Ein komplettes Image brauchst Du eigentlich nicht, Du musst lediglich das Bootprojekt aus dem TwinCAT Ordner Deines CX sichern und dieses bei Bedarf zurücksichern.
Ansonsten kannst Du die CF-Karte aus dem CX etnehmen und von dieser ein Image erstellen.

Von irgendwas mit Internetzugang gesendet.


----------



## ozznet (3 November 2015)

Startet die cx dann im run modus? Wenn nicht kann ich die sps nicht in den run modus schalten weil ich das bootprojekt nicht habe sehe ich das richtig?
mfg


----------



## oliver.tonn (3 November 2015)

Die SPS geht nur automatisch in Run wenn ein Bootprojekt vorhanden ist und dieses, was die Konfiguration angeht, korrekt ist.

Von irgendwas mit Internetzugang gesendet.


----------



## oliver.tonn (3 November 2015)

Kurze Nachfrage, die Steuerung geht nicht in Run und an der Hardwarekonfiguration wurde nichts geändert? Falls ja, vermute ich mal, dass das Bootprojekt weg ist. Was steht denn in dem Bootordner?
Falls das Bootprojekt tatsächlich weg ist brauchst Du kein Image oder eine Sicherung anlegen, weil nichts mehr zum Sichern da ist.

Von irgendwas mit Internetzugang gesendet.


----------



## ozznet (3 November 2015)

Meines wissens hat die cx9010 die ich hab keinen CF Slot... Gibts da ne interne Karte?

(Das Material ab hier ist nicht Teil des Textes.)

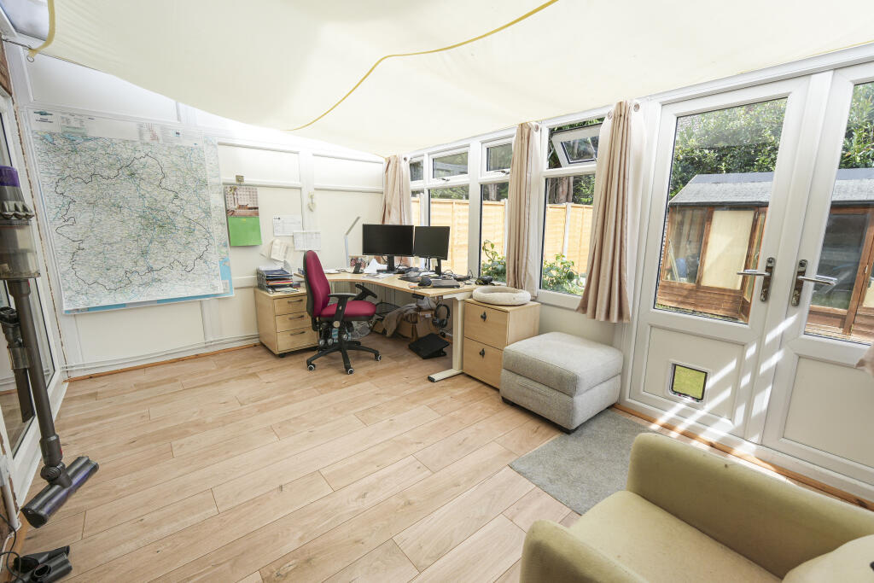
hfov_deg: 100.4
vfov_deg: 77.3
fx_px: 364
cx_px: 437
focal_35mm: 15
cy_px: 292
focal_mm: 10
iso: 100
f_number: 4
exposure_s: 1/160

Also wenn ich den kompletten Twincat ordner sichere kann ich den zurückspielen und die SPS startet dann wieder im Run sofern nichts umgebaut wurde?


----------



## ozznet (3 November 2015)

Noch läuft die Anlage... Wollte aber sichergehen dass ich alles sichern kann bevor ich da was mache.. Sonst kann ich da nix machen, mache das nur in meiner Freizeit und kann da nicht unbegrenzt Zeit investieren..


----------



## oliver.tonn (3 November 2015)

Bei TwinCAT 3 kann man, soweit es nicht verschlüsselt übertragen wurde, aus dem Bootordner sich wieder sein Projekt zusammenstückeln, ich weiß jedoch nicht, ob das bei TC2 auch geht. Soweit ich Zeit finde teste ich das morgen mal. 

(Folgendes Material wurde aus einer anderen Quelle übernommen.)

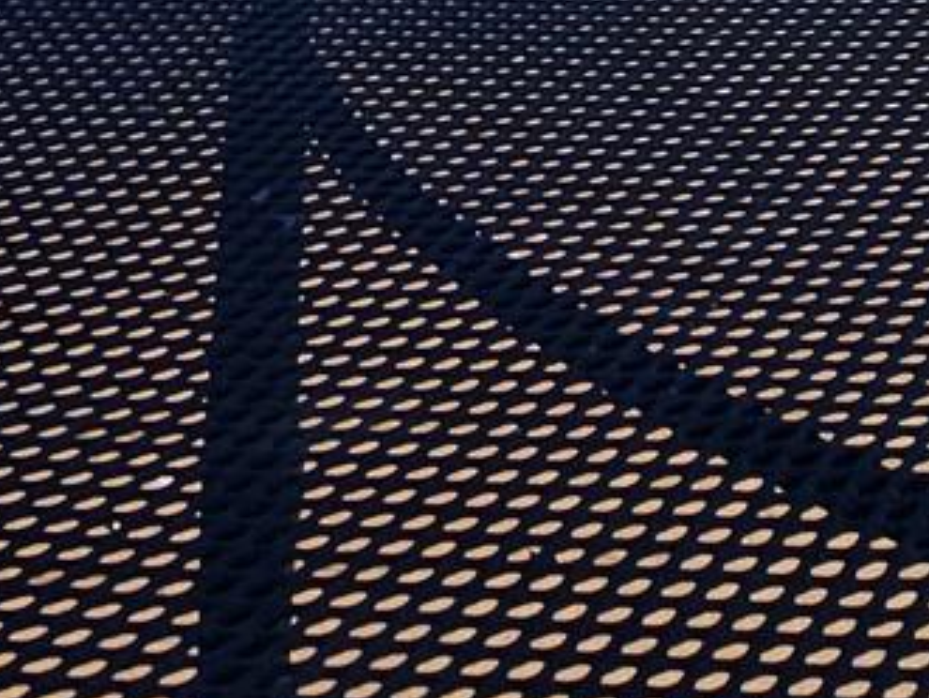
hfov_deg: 29.4
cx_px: 93
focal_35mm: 63
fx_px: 1692
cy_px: -813
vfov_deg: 16.1
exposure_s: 1/2537
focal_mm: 2.2
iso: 50
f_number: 2.2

Von irgendwas mit Internetzugang gesendet.


----------



## ozznet (3 November 2015)

Das wär super wenn das ginge...
Wobei, wenn ich den internen Speicher irgendwie sichern könnte wäre für mich fas am einfachsten und am sichersten.. Also so in der art wei beim pc.. linux distro laden dd if=speicher of=image... usw... llinux gibts auch für arm...


----------



## oliver.tonn (3 November 2015)

Da ist ja Windows drauf und es gibt unter CE auch einen Remotedesktop. Ansonsten über die Freigabe von Laufwerk C die, meine ich, standardmäßig vorhanden ist. 

Von irgendwas mit Internetzugang gesendet.


----------



## ozznet (3 November 2015)

Kann mich mit der CX Verbinden, wobei einfach C Kopieren wohl nicht gehen wird denke ich oder irre ich mich da? Sofern nicht alles im Ram läuft..


----------



## oliver.tonn (3 November 2015)

Du brauchst nur den TwinCAT Ordner und da meine ich auch nur das Verzeichnis Boot.

Von irgendwas mit Internetzugang gesendet.


----------



## ozznet (3 November 2015)

Das wär super wenn das ginge.. Die Dateien hab ich bereits gesicher.. da sind ein .bin, tsm, xml, wbp - Dateien.. Registrykeys brauche ich keine?? Sind irgendwo lizenzen abgelegt die ich kopieren sollte?


----------



## oliver.tonn (3 November 2015)

Wo die Lizenzen abgelegt sind weiß ich leider nicht, ist aber meine ich auch nur eine Datei.
Die Lizenz kannst Du Dir allerdings mit der Entwicklungsumgebung eigentlich nicht zerschießen. 

Von irgendwas mit Internetzugang gesendet.


----------



## ozznet (4 November 2015)

Hat das schon mal jemand getestet dass ich mir da sicher sein kann?


----------



## oliver.tonn (5 November 2015)

Hallo Ozznet,
habe das ganze gestern mal getestet. Es reicht, wenn Du den Inhalt des Boot-Ordners sicherst und später wieder zurückspielst.
Die Lizenz kannst Du dir wie bereits geschrieben mit der Entwicklungsumgebung nicht zerschießen. 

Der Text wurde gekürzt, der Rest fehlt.